One shot, la parola alle immagini

Non è da quando esiste il web che le parole e le immagini hanno un rapporto “sinergico”. Probabilmente il vantaggio delle parole è che hanno un codice più organizzato: per questo sono cresciute più “vicino” all’uomo che le ha addomesticate con più facilità e diffuse, quindi, con maggiore facilità (scusate la metafora). Non che le immagini non abbiano un loro codice (lo sanno bene grafici e fotografi oggi, pittori e decoratori un tempo) ma è meno diffuso (seppur, per certi versi più universale, o meno diversificato) e poi la possibilità di riprodurre immagini è nettamente più complicata di quella di riprodurre le parole. O, almeno, lo era. L’epoca digitale porta anche questo cambiamento: la possibilità per una moltitudine sempre maggiore di persone, di riprodurre, manipolare, comunicare attraverso le immagini.

Ora la questione è: quanto siamo in grado (e consapevoli) di utilizzare questa manipolazione per gli scopi che vogliamo raggiungere? E quanto siamo in grado di decodificare i messaggi delle immagini che vediamo manipolate da altri? Quanta parte della nostra comunicazione passa attraverso un mix di parole ed immagini? Questi secondo me gli aspetti da tener in considerazione nella scelta di dare parola alle immagini: la scelta dell’immagine; la gestione del mix tra parole e immagini; l’emozione (il messaggio) che si vuol comunicare. Sono tre aspetti cruciali che fanno il successo di uno spot, di un advertising, di una brochure, di un sito web e di qualunque altro elemento comunicativo (comprese le insegne della toilette).
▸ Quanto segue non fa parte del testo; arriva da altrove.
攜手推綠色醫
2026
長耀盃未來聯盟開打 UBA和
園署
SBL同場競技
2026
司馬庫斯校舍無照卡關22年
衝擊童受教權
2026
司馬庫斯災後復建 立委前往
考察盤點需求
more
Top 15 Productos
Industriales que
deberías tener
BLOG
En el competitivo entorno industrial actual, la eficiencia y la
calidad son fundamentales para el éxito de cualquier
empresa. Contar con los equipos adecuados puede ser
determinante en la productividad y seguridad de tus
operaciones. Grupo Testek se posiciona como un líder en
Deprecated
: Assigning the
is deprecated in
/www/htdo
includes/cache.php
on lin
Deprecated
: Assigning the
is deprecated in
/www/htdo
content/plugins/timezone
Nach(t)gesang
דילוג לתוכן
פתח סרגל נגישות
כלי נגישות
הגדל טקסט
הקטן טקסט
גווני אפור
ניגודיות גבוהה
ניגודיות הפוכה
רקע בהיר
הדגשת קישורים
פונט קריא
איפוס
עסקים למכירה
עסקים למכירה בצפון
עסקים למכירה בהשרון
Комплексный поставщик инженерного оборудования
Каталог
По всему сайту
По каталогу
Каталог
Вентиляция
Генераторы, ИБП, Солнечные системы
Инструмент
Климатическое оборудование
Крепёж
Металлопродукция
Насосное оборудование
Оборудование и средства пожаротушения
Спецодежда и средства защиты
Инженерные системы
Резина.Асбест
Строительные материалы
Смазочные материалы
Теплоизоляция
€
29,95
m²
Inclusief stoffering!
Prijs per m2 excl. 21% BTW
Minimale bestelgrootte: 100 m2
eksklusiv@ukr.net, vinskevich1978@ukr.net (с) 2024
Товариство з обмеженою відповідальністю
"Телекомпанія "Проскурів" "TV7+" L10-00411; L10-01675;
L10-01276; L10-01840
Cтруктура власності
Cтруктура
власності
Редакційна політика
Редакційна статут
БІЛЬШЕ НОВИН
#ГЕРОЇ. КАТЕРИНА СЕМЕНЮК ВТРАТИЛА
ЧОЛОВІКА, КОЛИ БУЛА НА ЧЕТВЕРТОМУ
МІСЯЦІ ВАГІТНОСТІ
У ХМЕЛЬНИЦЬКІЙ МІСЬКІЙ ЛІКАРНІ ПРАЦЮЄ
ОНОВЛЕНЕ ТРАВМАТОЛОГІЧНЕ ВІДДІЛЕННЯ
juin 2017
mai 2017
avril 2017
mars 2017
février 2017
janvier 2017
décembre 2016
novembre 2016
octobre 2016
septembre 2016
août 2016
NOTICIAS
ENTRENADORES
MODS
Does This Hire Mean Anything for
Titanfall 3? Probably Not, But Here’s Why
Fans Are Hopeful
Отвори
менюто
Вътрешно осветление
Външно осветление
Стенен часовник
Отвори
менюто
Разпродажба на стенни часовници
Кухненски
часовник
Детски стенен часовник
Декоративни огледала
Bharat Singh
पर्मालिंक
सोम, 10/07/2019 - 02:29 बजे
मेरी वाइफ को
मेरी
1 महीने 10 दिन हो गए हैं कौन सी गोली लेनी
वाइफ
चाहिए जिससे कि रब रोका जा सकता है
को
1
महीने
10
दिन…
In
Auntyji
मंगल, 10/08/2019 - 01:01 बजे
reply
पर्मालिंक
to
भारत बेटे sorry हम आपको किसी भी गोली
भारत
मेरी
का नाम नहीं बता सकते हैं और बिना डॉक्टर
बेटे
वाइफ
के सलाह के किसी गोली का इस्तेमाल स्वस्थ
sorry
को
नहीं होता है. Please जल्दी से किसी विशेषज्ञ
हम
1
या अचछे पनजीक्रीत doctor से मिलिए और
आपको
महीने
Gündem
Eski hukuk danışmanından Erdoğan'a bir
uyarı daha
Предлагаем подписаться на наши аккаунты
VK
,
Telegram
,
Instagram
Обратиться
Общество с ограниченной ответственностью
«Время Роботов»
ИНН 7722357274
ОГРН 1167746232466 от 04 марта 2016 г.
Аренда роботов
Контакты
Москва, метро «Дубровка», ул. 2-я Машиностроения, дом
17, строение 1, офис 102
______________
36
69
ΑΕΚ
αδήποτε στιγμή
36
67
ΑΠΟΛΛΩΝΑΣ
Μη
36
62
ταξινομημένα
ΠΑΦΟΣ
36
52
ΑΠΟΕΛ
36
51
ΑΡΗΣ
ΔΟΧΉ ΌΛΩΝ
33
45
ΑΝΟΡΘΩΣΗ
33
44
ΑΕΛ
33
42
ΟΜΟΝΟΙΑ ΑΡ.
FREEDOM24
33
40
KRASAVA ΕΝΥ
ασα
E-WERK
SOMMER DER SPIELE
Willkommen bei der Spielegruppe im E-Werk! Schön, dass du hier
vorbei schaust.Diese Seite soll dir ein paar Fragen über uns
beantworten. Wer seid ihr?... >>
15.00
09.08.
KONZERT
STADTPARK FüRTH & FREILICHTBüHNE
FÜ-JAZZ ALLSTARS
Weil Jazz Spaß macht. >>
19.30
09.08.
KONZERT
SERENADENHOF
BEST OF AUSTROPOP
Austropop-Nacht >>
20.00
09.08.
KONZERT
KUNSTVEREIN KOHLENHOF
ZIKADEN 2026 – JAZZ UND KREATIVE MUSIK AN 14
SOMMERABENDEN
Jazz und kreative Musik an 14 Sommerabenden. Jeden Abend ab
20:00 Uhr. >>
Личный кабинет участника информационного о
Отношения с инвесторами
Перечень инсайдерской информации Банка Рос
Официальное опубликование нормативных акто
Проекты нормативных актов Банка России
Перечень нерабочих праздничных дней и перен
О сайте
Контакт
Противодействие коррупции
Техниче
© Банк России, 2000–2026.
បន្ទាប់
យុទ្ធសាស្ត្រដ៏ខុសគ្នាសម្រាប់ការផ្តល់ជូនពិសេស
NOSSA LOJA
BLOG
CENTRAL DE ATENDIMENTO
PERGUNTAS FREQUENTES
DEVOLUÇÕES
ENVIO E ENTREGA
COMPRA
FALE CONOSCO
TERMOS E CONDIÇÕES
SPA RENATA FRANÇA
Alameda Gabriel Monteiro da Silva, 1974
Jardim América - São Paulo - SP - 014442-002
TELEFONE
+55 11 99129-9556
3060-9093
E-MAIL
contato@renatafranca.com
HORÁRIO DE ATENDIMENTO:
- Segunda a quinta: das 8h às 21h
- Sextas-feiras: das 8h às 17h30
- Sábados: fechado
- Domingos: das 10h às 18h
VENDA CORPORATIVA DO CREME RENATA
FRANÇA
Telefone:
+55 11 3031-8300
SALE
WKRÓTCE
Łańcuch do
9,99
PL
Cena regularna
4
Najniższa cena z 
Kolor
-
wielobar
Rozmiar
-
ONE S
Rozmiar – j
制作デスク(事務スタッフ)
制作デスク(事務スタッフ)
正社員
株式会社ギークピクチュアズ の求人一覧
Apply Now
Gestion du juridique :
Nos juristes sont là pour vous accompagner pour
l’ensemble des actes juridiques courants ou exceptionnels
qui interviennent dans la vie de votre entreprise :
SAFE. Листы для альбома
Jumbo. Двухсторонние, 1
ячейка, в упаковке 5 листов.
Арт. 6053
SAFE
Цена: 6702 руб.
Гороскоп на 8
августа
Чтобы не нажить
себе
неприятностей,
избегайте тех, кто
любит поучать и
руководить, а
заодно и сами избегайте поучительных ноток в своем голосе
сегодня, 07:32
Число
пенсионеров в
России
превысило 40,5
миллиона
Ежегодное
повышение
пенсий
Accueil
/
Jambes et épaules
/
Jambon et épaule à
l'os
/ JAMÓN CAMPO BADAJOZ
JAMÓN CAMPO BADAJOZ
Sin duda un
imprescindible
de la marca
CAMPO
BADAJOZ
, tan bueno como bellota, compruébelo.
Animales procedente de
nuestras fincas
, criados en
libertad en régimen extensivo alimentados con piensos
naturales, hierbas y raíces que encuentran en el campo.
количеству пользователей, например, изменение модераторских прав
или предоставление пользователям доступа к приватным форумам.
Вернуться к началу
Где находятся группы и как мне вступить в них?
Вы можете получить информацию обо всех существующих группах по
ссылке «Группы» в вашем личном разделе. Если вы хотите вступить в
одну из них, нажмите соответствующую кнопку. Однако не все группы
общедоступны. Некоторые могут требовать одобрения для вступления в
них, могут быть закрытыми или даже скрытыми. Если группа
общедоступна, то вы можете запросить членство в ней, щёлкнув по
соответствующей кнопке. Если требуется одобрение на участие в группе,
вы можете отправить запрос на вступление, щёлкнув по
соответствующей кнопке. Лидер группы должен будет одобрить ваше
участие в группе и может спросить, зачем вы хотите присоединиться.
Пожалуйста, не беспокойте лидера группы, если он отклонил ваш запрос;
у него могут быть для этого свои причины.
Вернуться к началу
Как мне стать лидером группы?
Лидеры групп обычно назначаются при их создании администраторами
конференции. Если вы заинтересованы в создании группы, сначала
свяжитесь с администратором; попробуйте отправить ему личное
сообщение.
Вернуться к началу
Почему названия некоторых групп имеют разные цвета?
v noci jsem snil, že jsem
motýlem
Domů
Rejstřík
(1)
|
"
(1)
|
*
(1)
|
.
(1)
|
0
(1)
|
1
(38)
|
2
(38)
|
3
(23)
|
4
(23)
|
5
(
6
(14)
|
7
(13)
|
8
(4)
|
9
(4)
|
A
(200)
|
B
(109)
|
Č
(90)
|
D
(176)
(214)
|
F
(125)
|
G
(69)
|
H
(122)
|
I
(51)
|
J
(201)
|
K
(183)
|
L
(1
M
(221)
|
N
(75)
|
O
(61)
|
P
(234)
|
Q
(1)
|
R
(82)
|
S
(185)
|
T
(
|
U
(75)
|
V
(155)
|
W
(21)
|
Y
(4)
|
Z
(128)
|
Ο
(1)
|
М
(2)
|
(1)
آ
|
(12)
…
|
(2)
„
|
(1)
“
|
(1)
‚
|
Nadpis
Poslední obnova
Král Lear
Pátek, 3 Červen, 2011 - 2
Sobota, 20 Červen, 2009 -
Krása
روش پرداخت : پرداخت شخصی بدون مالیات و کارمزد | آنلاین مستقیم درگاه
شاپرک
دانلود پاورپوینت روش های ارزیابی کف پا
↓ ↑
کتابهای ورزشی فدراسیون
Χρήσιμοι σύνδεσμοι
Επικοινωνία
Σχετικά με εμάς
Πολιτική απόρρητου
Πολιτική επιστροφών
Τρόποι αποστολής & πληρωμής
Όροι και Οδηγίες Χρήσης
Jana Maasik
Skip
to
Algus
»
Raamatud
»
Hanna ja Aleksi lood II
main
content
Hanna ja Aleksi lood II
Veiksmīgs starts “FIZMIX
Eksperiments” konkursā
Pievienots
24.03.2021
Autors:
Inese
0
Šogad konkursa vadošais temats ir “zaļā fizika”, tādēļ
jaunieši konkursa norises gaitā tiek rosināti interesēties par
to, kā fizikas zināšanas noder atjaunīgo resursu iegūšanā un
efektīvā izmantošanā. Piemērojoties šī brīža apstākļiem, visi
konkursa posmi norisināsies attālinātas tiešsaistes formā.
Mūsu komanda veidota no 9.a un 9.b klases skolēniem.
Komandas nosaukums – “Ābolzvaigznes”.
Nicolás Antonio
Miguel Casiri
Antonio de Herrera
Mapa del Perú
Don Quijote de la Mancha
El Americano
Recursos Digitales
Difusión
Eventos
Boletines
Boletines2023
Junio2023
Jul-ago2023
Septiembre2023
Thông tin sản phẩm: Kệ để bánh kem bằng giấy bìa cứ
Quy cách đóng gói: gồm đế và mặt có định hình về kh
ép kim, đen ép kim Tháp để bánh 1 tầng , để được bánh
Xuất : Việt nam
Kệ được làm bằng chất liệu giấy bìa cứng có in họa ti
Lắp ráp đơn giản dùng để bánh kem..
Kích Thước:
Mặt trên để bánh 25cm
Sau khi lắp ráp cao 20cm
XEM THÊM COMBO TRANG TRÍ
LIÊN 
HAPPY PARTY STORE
Sul primo aspetto sarò banale: scegliere un’immagine originale paga sempre, ancor di più se l’immagine è realizzata da un professionista. Poi, se posso dare un consiglio, nella scelta del soggetto è sempre importante ragionare, come fosse un brainstorming, su più concetti simili che fanno capo ad uno stesso messaggio: la mia esperienza dice che così è più facile ottenere un risultato più interessante e originale. Sul secondo aspetto, su come mixare in modo ottimale parole ed immagini, consiglio a tutti di leggere l’interessante libro di Annamaria Testa, “Le vie del senso. Come dire cose opposte con le stesse parole“: la tesi di fondo è che il senso di una singola affermazione può essere modificato enne volte, e in modo anche radicale, grazie all’aggiunta di enne elementi di contesto (immagini e grafica, prima di tutto, ma non solo). Ne ho provato a spiegare alcuni aspetti, a modo mio, anche in queste slide.  Sulla terza questione, quella dell’emotività e della trasmissione del suo contenuto provo a dire la mia, pescando a piene mani da quella parte di me che vorrebbe essere un fotografo (amatoriale): se l’equilibrio tra parole ed immagini non è allineato con le nostre emozioni, se non siamo noi i primi a provare, almeno un po’, la sensazione che vorremmo trasmettere, sarà molto difficile che il tutto arrivi al destinatario.

Un ultimo elemento, in realtà quello da cui personalmente son partito per tutto questo ragionamento, è la velocità. La velocità con cui riusciamo ad elaborare parole ed immagini è molto diversa: molto più tempo per le prime, un attimo per le seconde. La velocità fa vincere il lato emotivo, perdere quello razionale (il focus della campagna promozionale di una nota marca tedesca di auto). La velocità ci stupisce e ci eccita, ma può ingannarci e deluderci. Le immagini giocano veloci, le parole più lente; le immagini ci toccano una sola volta (sono one-shot), le parole possono “lavorare i fianchi” (possiamo rileggerle, trovare significati diversi, farle nostre). Modulare bene un mix delle due cose è la strada per ottenere una comunicazione con risultati di sicuro effetto.